Copy all lines holding the word "Грінфорт" from the entries.

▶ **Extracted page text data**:
※ ※ ※
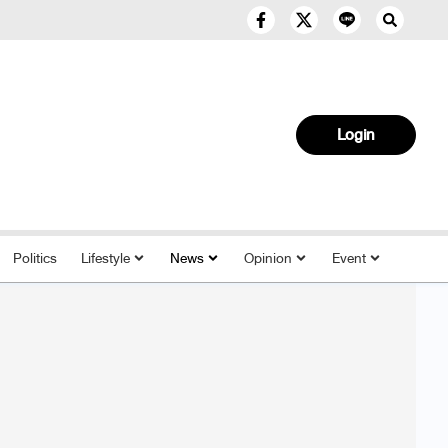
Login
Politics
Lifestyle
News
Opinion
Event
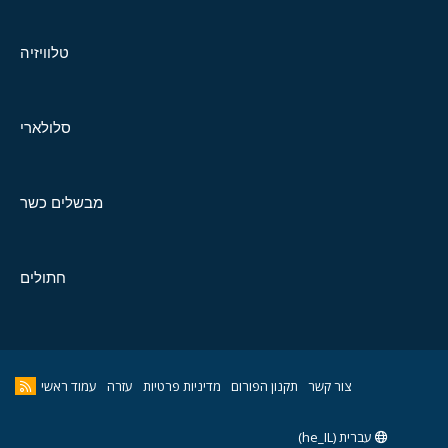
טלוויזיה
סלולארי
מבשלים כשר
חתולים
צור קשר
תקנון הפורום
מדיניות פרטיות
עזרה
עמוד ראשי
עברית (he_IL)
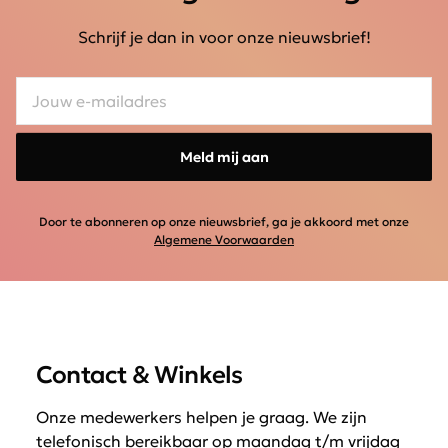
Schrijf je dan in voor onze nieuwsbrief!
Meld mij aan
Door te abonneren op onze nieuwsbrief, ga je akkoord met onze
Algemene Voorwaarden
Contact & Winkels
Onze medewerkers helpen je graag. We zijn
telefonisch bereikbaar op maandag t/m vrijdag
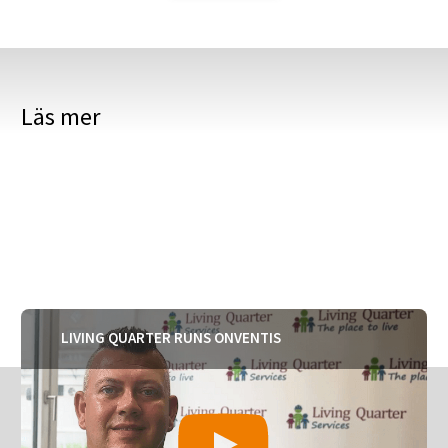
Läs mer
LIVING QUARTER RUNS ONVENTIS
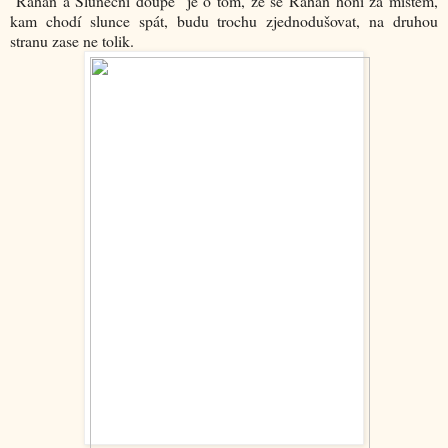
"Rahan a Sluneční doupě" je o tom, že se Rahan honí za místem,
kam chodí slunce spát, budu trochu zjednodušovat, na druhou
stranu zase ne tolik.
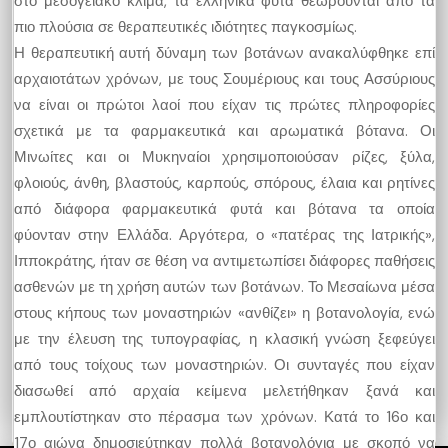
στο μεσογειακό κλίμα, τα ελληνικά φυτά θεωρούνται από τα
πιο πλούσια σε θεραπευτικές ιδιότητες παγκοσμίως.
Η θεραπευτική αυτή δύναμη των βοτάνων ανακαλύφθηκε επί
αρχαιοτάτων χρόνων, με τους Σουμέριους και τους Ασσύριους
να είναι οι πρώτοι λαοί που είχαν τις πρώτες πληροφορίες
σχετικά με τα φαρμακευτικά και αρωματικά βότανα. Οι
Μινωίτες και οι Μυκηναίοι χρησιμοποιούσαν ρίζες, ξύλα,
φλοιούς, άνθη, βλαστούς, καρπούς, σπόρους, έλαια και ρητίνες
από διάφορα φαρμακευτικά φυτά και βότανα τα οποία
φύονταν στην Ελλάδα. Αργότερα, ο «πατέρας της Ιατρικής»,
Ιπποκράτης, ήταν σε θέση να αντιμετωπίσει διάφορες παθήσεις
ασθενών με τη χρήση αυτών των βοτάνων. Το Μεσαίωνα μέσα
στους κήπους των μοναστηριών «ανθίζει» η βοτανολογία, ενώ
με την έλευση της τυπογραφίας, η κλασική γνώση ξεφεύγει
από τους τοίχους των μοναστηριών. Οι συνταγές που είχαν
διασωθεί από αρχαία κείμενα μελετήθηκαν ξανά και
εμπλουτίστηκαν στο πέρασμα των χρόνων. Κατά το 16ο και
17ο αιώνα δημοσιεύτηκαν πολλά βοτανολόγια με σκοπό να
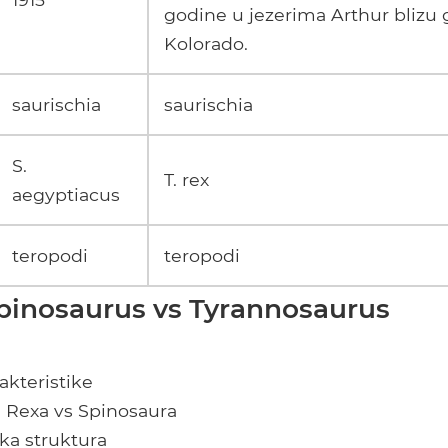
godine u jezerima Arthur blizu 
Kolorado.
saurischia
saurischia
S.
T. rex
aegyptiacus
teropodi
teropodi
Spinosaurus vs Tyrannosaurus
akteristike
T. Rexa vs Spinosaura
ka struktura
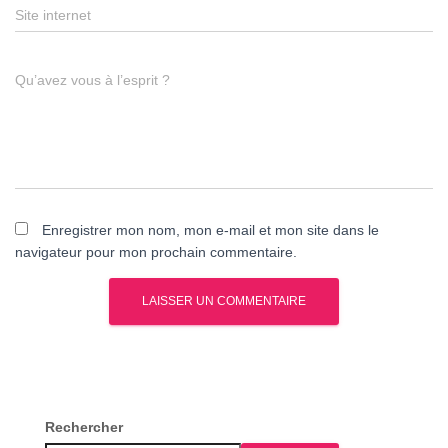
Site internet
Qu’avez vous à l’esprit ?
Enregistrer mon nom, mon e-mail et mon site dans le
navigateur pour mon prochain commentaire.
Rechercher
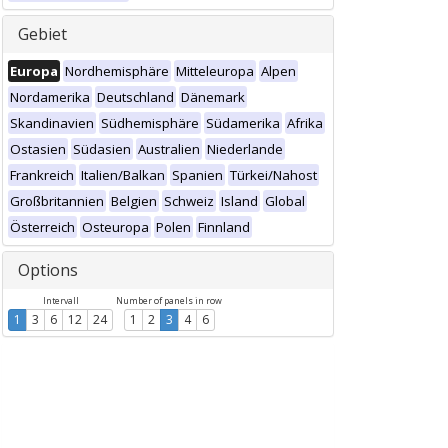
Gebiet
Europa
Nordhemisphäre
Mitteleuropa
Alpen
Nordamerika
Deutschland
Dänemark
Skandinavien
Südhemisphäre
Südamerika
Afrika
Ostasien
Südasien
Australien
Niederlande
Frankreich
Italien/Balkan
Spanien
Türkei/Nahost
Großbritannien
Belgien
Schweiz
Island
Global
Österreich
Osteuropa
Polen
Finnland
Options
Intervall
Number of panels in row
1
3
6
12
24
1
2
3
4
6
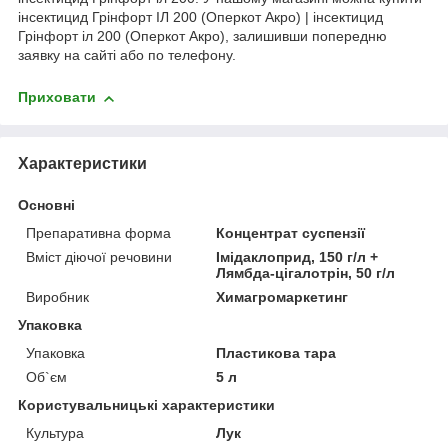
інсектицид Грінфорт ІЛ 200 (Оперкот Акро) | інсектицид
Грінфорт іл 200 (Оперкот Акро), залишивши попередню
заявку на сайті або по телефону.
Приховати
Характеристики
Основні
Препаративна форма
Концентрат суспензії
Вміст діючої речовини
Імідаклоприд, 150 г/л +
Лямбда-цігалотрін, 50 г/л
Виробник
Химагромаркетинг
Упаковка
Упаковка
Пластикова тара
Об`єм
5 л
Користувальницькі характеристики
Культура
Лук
※ ※ ※
▶ **Result of the task**:
інсектицид Грінфорт ІЛ 200 (Оперкот Акро) | інсектицид
Грінфорт іл 200 (Оперкот Акро), залишивши попередню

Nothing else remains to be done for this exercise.